François Dosse consacre la plus grande partie de son travail à expliquer l’historien que fut Pierre Vidal-Naquet. Son cursus étudiant apparaît assez classique : s’il échoua trois fois au concours d’entrée de l’ENS, il réussit l’Agrégation en 1955, en partie grâce à une leçon sur Donatello devant un jury présidé par Fernand Braudel. Influencé par L’Étrange défaite de Marc Bloch, il songea d’abord à se consacrer à la guerre d’Espagne avant d’opter pour la Grèce ancienne. Encouragé en ce sens par Henri-Irénée Marrou, il rédigea une biographie de Clisthène l’Ancien avec Pierre Lévêque. S’il travaillait sur les représentations, il percevait son sujet comme une histoire totale et n’occultait donc pas les aspects sociaux, montrant par exemple le lien entre le destin des esclaves et celui des femmes. Il porta également un intérêt certain à l’historiographie et réfléchit en ce sens aux représentations d’Athènes aux XVIIIe et XIXe siècles. Dans le cadre du Centre Gernet, il favorisa les recherches comparées sur les sociétés anciennes.

Le parcours de l’historien s’avère également exceptionnel par ses fréquentations intellectuelles. Arnaldo Momigliano, Moses Finley et Henri-Irénée Marrou figurent parmi les nombreux chercheurs l’ayant inspiré. Si Jean-Pierre Vernant et Pierre Nora constituèrent le premier cercle de ses amis, le plus impressionnant demeure la foule d’élèves et de disciples, parmi lesquels on retrouve assez logiquement Alain Schnapp, Pauline Schmitt-Pantel et de façon plus surprenante Gilbert Meynier qui fit le choix de l’histoire contemporaine. François Dosse montre bien comment la réputation de Pierre Vidal-Naquet s’affranchit des périodes. Pour les recherches sur la guerre d’Algérie, il aida Benjamin Stora, favorisa la publication et la mise en avant des écrits de Raphaëlle Branche et Sylvie Thénault, appuya Valérie Igounet dès la préparation de sa thèse sur le négationnisme, et proposa même le travail de Vincent Duclert pour le centenaire de l’affaire Dreyfus aux éditions La Découverte.

 

L’intellectuel engagé

Les engagements pour mettre à jour le système de torture en Algérie et déconstruire les élucubrations des négationnistes apparaissent comme les deux plus grands combats de l’historien. François Dosse, tout en les replaçant solidement dans leur contexte, rappelle que Pierre Vidal-Naquet s’impliqua aussi dans de multiples causes.
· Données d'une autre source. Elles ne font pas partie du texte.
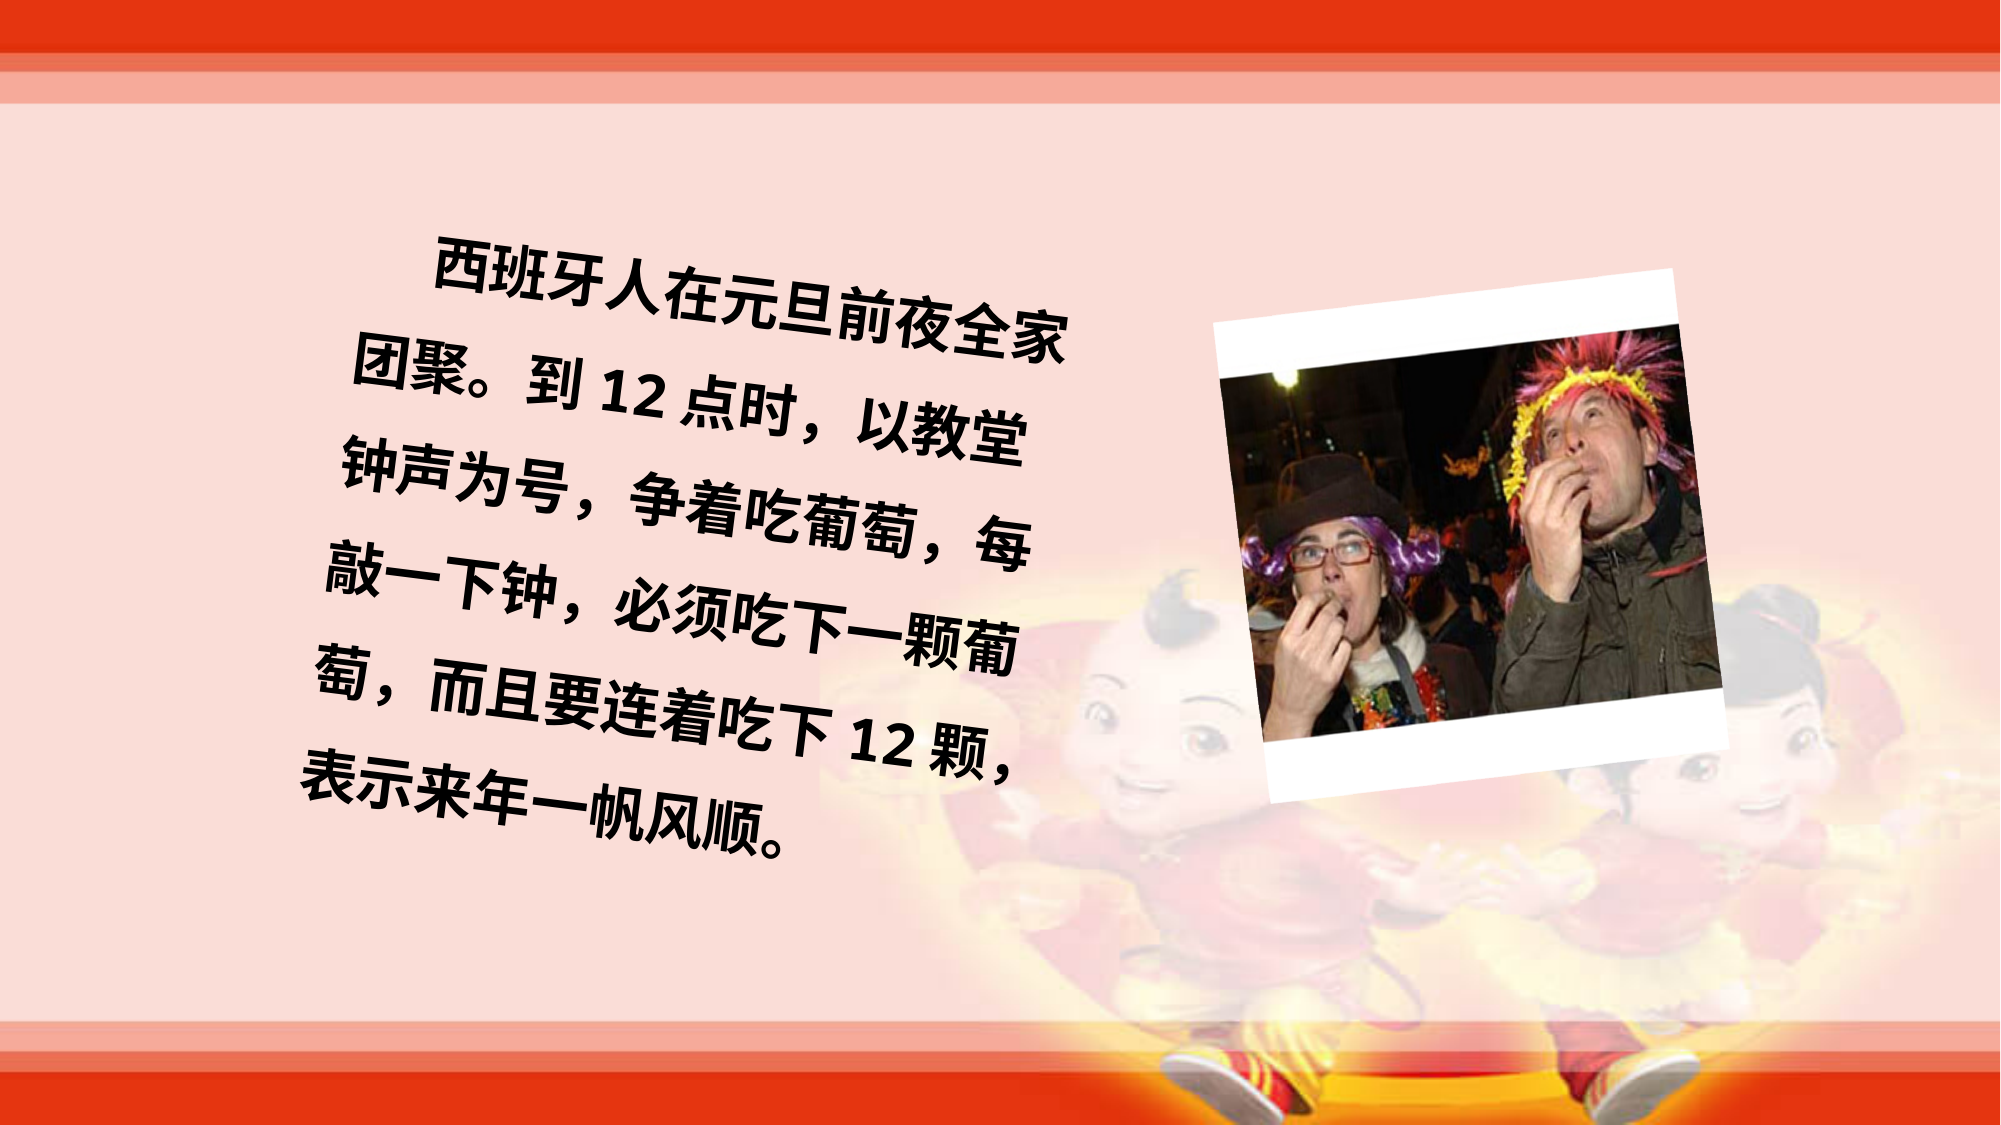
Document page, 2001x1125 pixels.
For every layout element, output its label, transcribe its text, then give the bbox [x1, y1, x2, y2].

text_box 西班牙人在元旦前夜全家团聚。到12点时，以教堂钟声为号，争着吃葡萄，每敲一下钟，必须吃下一颗葡萄，而且要连着吃下12颗，表示来年一帆风顺。 [280, 172, 1116, 909]
picture [0, 0, 2001, 1125]
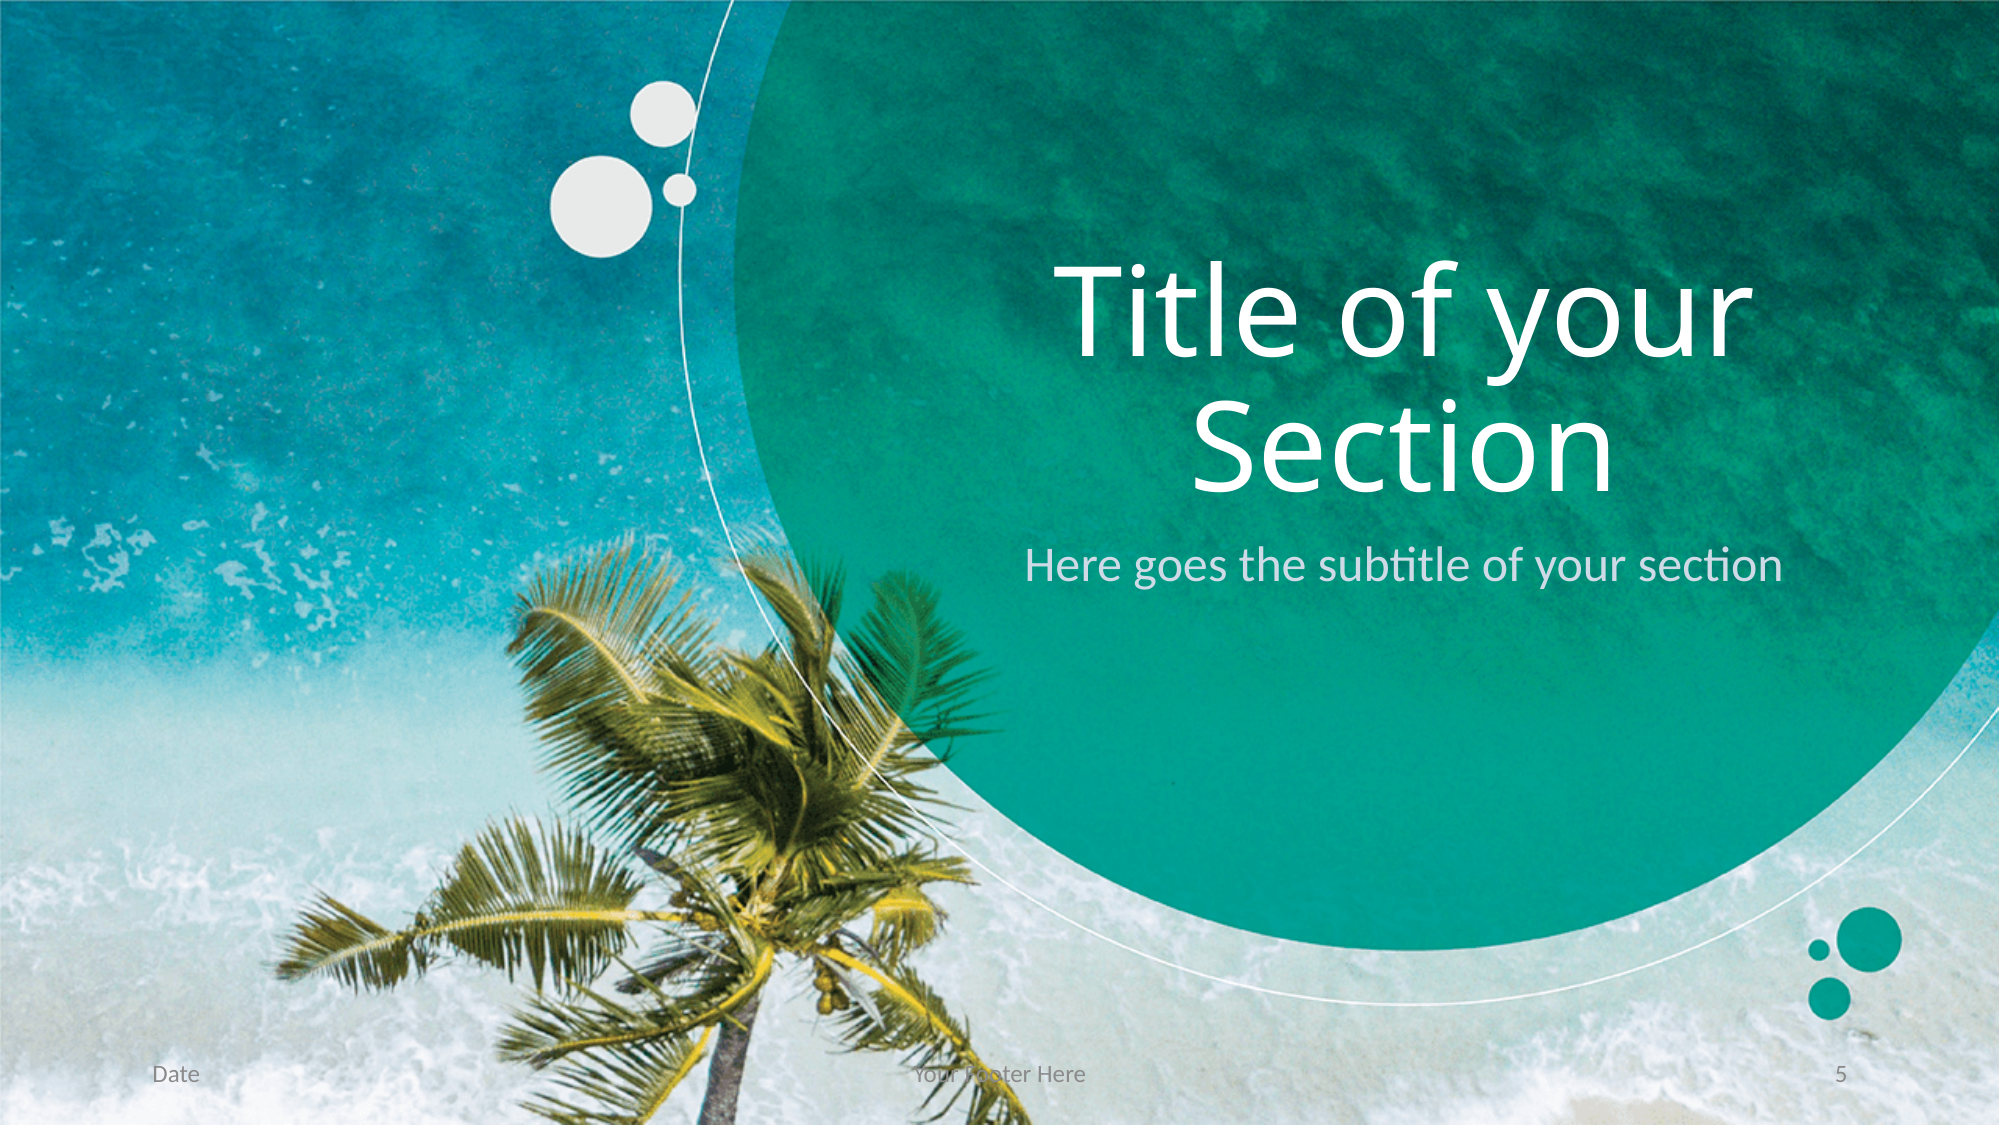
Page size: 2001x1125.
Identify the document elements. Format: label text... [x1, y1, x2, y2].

Après les accords d’Évian, il s’opposa à la guerre du Vietnam ; menant plusieurs reportages au Moyen-Orient, il condamna la politique de colonisation dans les territoires occupés et les massacres au Liban de 1982. Allant au bout de ses idées, il n’hésita pas à s’exprimer à contre-courant comme en soutenant l’opération Tempête du désert ou en émettant certaines critiques contre la loi Gayssot qui transformerait, selon lui, les négationnistes en martyrs.

Cette présence dans le paysage intellectuel français impliqua des joutes intellectuelles comme lorsqu’il reprit les nombreuses erreurs du Testament de Dieu de Bernard Henry-Lévy, qui y avait, entre autres, fait témoigner Himmler au procès de Nuremberg alors que ce dernier était déjà mort à cette date. Ces oppositions se transformèrent parfois en déchirures quand Pierre Vidal-Naquet avait noué un lien affectif avec la personne, à l’image d’Arno Momigliano ou de son élève Sarah Vajda.

 

Comme il le précise en introduction, il était difficile pour François Dosse d’éviter l’hagiographie face à un tel parcours, même s’il n’eut aucun lien particulier avec l’historien. Le grand mérite de cette biographie se trouve ailleurs car l’auteur de L’histoire en miettes n’a pas cédé à la facilité. S’il propose un portrait global de Pierre Vidal-Naquet, les parties de l’ouvrage demeurent équilibrées et il met surtout en avant sa condition d’historien. Tout remonte à ce statut chez Vidal-Naquet. Même son intérêt pour le monde juif vient davantage de ses recherches pour ses cours sur le royaume juif et sa découverte de Flavius Josèphe que de son identité personnelle. Si ces 600 pages donnent le tournis, elles invitent surtout à l’humilité. À l’heure de l’intellectuel 2.0 et de la lecture de quelques historiens qui se prononcent sur le moindre sujet en oubliant la rigueur essentielle de leur condition, retrouver Pierre Vidal-Naquet montre la façon dont un chercheur peut s’engager dans la cité, apporter un éclairage particulier et permettre de triompher dans certains combats.